Patriot Coal, formed from Peabody Energy in 2007, entered bankruptcy last year. Since the progress began, the UMWA has protested the potential to lose certain health care and retirement benefits won through collective bargaining agreements.

 "Unfortunately, Patriot simply does not have the financial resources to support its current benefit levels and will not survive without substantial changes across its cost structure," the proposal states. "While we very much regret that these changes are necessary, we hope and trust that the UMWA will work with us on a collaborative basis to achieve a successful reorganization. Failure to reorganize will almost surely lead to a devastating loss of jobs and healthcare coverage for more than 21,000 active workers, retirees and their dependents." 

The 35 percent equity stake Patriot offered the UMWA could be monetized in whole or part to generate a cash contribution to a proposed Voluntary Employee Beneficiary Association trust. The VEBA would replace the current retiree healthcare plan provided by Patriot.

 In its proposals detailed last month, Patriot pledged to establish the VEBA by July 2013 with a $15 million lump sum payment from Patriot, also granting the UMWA an unsecured claim against Patriot's estate.

In its revised proposal, Patriot extends that time six months to January 2014. This means the UMWA and retirees would continue to receive their current level of benefits until Jan. 1. By that time, Patriot beneficiaries and retirees would qualify for options associated with the Affordable Care Act.

Patriot also previously proposed a profit sharing mechanism in its proposal to the bankruptcy court; the revised plan also would extend a royalty on every ton of coal produced to be placed into the VEBA.

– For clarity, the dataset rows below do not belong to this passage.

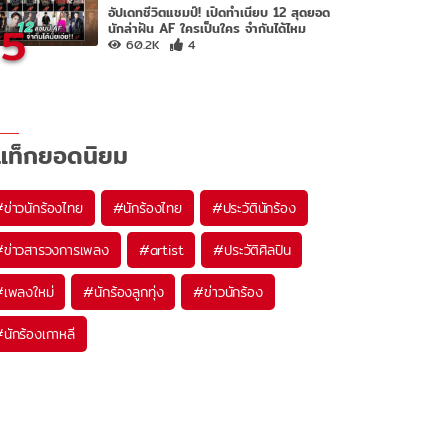
อัปเดทชีวิตแชมป์! เปิดทำเนียบ 12 สุดยอด
5
นักล่าฝัน AF ใครเป็นใคร จำกันได้ไหม
60.2K
4
แท็กยอดนิยม
#
ข่าวนักร้องไทย
#
นักร้องไทย
#
ประวัตินักร้อง
#
ข่าวสารวงการเพลง
#
artist
#
ประวัติศิลปิน
#
เพลงใหม่
#
นักร้องลูกทุ่ง
#
ข่าวนักร้อง
#
นักร้องเกาหลี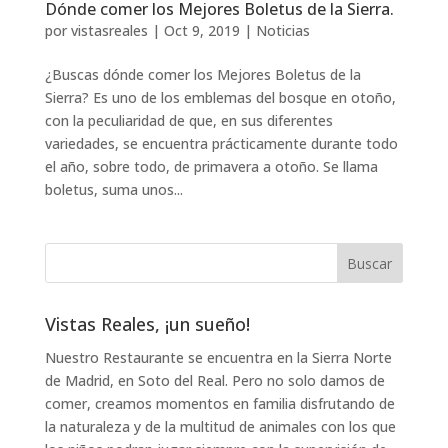
Dónde comer los Mejores Boletus de la Sierra.
por
vistasreales
|
Oct 9, 2019
|
Noticias
¿Buscas dónde comer los Mejores Boletus de la
Sierra? Es uno de los emblemas del bosque en otoño,
con la peculiaridad de que, en sus diferentes
variedades, se encuentra prácticamente durante todo
el año, sobre todo, de primavera a otoño. Se llama
boletus, suma unos...
Vistas Reales, ¡un sueño!
Nuestro Restaurante se encuentra en la Sierra Norte
de Madrid, en Soto del Real. Pero no solo damos de
comer, creamos momentos en familia disfrutando de
la naturaleza y de la multitud de animales con los que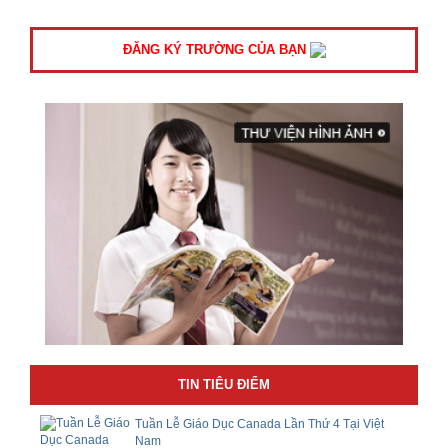
ĐĂNG KÝ TRƯỜNG CỦA BẠN
TIN TIÊU ĐIỂM
Tuần Lễ Giáo Dục Canada Lần Thứ 4 Tại Việt
Nam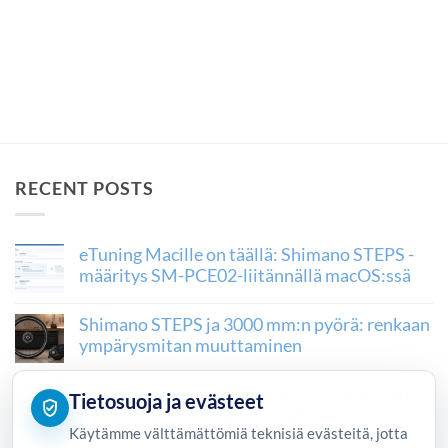
RECENT POSTS
eTuning Macille on täällä: Shimano STEPS -
määritys SM-PCE02-liitännällä macOS:ssä
Shimano STEPS ja 3000 mm:n pyörä: renkaan
ympärysmitan muuttaminen
Shimano EP801-, EP6- ja EP500-moottorin
Tietosuoja ja evästeet
rajoituksen poisto eTuningilla
Käytämme välttämättömiä teknisiä evästeitä, jotta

In its protests, UMWA said its members and the obligations that came with them were unfairly transferred into Patriot, an entity doomed to fail. The union says this is to the benefit of Peabody Energy, which has largely enjoyed relative success in modern coal markets. Now, in bankruptcy proceedings, Patriot is proposing to reject collective bargaining agreements made with union employees, terminate retiree benefits and implement others proposed terms related to its bankruptcy.

Patriot has expressed interest in investigating the claims against Peabody, but also has said it is time now to first pursue more conventional means of emerging from bankruptcy. Peabody has repeatedly insisted that Patriot was a viable company with potential for success at the time of the spin-off.

"Patriot doesn't have to go down this road," UMWA President Cecil Roberts said earlier this month. "We can help Patriot solve its problems, with a solution that keeps the promises made to retired miners, and provides decent pay, benefits and working conditions to active miners.  Patriot's problems are not rooted in competition with other coal companies. They're rooted in not having the assets to pay Peabody's and Arch's bills in a coal market that is on a downswing."

A detailed report on Patriot's fourth proposal to emerge from bankruptcy was reported in the State Journal April 2.